§ Task inputs

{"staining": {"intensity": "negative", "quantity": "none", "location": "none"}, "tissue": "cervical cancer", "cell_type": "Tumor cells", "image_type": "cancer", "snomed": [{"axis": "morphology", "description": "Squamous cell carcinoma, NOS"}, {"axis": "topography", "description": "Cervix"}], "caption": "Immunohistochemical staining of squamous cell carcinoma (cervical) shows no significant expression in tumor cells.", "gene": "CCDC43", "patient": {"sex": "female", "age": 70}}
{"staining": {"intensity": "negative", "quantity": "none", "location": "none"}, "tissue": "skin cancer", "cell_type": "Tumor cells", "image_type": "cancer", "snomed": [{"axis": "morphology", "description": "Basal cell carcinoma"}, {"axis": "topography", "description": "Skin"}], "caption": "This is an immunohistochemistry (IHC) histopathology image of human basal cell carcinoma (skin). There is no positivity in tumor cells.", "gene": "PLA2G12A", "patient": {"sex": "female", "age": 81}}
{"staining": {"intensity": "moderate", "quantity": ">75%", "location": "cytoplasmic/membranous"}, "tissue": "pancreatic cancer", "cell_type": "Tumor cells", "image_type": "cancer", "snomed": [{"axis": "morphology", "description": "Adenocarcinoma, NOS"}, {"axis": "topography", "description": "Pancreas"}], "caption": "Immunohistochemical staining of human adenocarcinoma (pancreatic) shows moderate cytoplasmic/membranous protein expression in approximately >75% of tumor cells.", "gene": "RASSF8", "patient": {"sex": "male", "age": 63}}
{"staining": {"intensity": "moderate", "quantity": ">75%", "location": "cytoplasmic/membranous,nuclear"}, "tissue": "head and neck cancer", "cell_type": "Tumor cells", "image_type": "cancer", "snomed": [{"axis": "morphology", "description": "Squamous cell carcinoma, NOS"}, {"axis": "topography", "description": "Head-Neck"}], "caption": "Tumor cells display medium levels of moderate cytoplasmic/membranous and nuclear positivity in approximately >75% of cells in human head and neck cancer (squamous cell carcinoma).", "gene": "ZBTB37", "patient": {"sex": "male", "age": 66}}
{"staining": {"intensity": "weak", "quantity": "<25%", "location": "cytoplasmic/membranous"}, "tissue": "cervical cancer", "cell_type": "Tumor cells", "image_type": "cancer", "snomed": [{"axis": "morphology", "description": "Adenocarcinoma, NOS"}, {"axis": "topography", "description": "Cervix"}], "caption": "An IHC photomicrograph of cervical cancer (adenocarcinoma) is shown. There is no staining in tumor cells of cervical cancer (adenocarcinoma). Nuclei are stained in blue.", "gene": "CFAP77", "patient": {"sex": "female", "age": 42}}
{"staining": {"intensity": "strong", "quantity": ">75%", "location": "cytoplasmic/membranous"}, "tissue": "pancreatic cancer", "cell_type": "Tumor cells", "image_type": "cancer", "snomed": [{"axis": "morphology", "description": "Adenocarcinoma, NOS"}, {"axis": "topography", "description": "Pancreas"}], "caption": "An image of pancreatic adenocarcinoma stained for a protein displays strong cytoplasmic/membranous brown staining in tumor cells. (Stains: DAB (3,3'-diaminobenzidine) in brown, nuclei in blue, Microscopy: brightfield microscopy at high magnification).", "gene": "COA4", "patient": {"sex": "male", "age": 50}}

§ Required action
Your task is to print all of the records exactly.

§ Output below
{"staining": {"intensity": "negative", "quantity": "none", "location": "none"}, "tissue": "cervical cancer", "cell_type": "Tumor cells", "image_type": "cancer", "snomed": [{"axis": "morphology", "description": "Squamous cell carcinoma, NOS"}, {"axis": "topography", "description": "Cervix"}], "caption": "Immunohistochemical staining of squamous cell carcinoma (cervical) shows no significant expression in tumor cells.", "gene": "CCDC43", "patient": {"sex": "female", "age": 70}}
{"staining": {"intensity": "negative", "quantity": "none", "location": "none"}, "tissue": "skin cancer", "cell_type": "Tumor cells", "image_type": "cancer", "snomed": [{"axis": "morphology", "description": "Basal cell carcinoma"}, {"axis": "topography", "description": "Skin"}], "caption": "This is an immunohistochemistry (IHC) histopathology image of human basal cell carcinoma (skin). There is no positivity in tumor cells.", "gene": "PLA2G12A", "patient": {"sex": "female", "age": 81}}
{"staining": {"intensity": "moderate", "quantity": ">75%", "location": "cytoplasmic/membranous"}, "tissue": "pancreatic cancer", "cell_type": "Tumor cells", "image_type": "cancer", "snomed": [{"axis": "morphology", "description": "Adenocarcinoma, NOS"}, {"axis": "topography", "description": "Pancreas"}], "caption": "Immunohistochemical staining of human adenocarcinoma (pancreatic) shows moderate cytoplasmic/membranous protein expression in approximately >75% of tumor cells.", "gene": "RASSF8", "patient": {"sex": "male", "age": 63}}
{"staining": {"intensity": "moderate", "quantity": ">75%", "location": "cytoplasmic/membranous,nuclear"}, "tissue": "head and neck cancer", "cell_type": "Tumor cells", "image_type": "cancer", "snomed": [{"axis": "morphology", "description": "Squamous cell carcinoma, NOS"}, {"axis": "topography", "description": "Head-Neck"}], "caption": "Tumor cells display medium levels of moderate cytoplasmic/membranous and nuclear positivity in approximately >75% of cells in human head and neck cancer (squamous cell carcinoma).", "gene": "ZBTB37", "patient": {"sex": "male", "age": 66}}
{"staining": {"intensity": "weak", "quantity": "<25%", "location": "cytoplasmic/membranous"}, "tissue": "cervical cancer", "cell_type": "Tumor cells", "image_type": "cancer", "snomed": [{"axis": "morphology", "description": "Adenocarcinoma, NOS"}, {"axis": "topography", "description": "Cervix"}], "caption": "An IHC photomicrograph of cervical cancer (adenocarcinoma) is shown. There is no staining in tumor cells of cervical cancer (adenocarcinoma). Nuclei are stained in blue.", "gene": "CFAP77", "patient": {"sex": "female", "age": 42}}
{"staining": {"intensity": "strong", "quantity": ">75%", "location": "cytoplasmic/membranous"}, "tissue": "pancreatic cancer", "cell_type": "Tumor cells", "image_type": "cancer", "snomed": [{"axis": "morphology", "description": "Adenocarcinoma, NOS"}, {"axis": "topography", "description": "Pancreas"}], "caption": "An image of pancreatic adenocarcinoma stained for a protein displays strong cytoplasmic/membranous brown staining in tumor cells. (Stains: DAB (3,3'-diaminobenzidine) in brown, nuclei in blue, Microscopy: brightfield microscopy at high magnification).", "gene": "COA4", "patient": {"sex": "male", "age": 50}}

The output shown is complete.